**Task requirements:**
Given the listing that follows, report all lines in which the string "linejoin" occurs.

◆ ◆ ◆ ◆

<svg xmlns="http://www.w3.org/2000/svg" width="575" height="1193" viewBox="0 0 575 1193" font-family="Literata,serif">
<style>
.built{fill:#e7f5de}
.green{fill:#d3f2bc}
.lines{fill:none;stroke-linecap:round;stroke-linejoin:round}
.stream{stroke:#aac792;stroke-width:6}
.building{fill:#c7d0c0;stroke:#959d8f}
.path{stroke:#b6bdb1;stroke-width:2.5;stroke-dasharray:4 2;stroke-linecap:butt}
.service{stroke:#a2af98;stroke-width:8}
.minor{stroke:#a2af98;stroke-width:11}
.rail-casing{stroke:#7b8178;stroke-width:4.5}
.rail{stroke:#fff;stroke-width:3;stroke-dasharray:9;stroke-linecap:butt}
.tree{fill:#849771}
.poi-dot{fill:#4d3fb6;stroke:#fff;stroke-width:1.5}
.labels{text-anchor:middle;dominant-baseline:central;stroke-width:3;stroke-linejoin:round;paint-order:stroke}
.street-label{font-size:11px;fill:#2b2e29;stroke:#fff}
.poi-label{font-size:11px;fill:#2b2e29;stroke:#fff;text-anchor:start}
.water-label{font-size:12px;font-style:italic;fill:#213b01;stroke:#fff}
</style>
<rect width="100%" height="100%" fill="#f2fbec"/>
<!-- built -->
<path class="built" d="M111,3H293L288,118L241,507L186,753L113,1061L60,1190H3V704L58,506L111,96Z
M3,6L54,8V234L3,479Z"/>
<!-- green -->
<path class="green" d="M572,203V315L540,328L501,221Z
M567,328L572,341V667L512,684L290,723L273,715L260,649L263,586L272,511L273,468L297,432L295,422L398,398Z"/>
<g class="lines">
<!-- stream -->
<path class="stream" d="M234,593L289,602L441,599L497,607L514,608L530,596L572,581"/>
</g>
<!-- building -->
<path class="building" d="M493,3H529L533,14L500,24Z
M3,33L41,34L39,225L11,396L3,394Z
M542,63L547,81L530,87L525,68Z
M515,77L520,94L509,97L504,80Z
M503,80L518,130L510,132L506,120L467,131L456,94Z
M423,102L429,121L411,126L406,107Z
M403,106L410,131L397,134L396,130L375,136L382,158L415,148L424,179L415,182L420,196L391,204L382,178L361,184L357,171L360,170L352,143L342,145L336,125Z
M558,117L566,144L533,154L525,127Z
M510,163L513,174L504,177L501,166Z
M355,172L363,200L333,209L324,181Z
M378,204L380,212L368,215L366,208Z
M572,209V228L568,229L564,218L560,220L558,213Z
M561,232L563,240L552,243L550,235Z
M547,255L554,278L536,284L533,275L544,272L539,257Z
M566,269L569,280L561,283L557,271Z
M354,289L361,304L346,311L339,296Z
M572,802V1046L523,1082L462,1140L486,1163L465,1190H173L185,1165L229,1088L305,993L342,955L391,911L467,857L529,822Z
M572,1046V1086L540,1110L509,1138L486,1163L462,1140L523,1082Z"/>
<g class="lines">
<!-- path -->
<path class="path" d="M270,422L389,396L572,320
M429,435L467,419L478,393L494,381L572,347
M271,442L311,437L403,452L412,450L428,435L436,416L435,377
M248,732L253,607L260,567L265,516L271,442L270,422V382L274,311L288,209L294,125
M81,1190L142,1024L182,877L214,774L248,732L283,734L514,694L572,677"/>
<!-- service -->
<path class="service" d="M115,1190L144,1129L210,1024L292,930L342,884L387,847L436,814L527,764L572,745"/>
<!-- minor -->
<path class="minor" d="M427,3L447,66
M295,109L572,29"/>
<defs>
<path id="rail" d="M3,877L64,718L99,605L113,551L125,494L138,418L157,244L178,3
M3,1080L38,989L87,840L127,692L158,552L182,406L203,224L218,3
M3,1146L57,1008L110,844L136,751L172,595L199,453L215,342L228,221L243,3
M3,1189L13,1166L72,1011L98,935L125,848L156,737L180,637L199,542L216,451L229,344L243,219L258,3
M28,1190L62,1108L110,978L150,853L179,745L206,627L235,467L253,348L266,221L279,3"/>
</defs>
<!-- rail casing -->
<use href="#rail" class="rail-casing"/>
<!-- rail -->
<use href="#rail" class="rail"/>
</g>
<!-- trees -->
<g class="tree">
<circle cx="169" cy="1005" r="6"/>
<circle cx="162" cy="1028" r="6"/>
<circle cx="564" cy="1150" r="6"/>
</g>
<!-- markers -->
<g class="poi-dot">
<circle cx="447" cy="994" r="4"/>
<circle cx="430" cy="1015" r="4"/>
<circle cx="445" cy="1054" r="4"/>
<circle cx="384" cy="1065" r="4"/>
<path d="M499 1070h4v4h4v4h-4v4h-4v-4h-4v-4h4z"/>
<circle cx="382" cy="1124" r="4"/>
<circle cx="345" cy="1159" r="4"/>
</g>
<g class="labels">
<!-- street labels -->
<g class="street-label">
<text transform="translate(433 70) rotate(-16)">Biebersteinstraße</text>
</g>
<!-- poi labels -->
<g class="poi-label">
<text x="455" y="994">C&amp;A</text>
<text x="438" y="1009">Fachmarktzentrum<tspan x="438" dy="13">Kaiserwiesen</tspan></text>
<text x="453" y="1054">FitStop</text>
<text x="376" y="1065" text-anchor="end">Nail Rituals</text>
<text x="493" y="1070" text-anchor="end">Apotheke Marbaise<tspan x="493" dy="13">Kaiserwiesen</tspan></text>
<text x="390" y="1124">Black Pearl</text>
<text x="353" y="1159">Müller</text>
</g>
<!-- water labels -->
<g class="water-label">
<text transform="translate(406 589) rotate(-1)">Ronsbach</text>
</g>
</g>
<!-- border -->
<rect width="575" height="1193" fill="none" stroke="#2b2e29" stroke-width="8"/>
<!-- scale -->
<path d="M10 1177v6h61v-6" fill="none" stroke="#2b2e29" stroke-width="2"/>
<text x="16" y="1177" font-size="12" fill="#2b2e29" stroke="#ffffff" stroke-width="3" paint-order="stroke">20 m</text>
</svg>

◆ ◆ ◆ ◆

**Output for this exercise:**
.lines{fill:none;stroke-linecap:round;stroke-linejoin:round}
.labels{text-anchor:middle;dominant-baseline:central;stroke-width:3;stroke-linejoin:round;paint-order:stroke}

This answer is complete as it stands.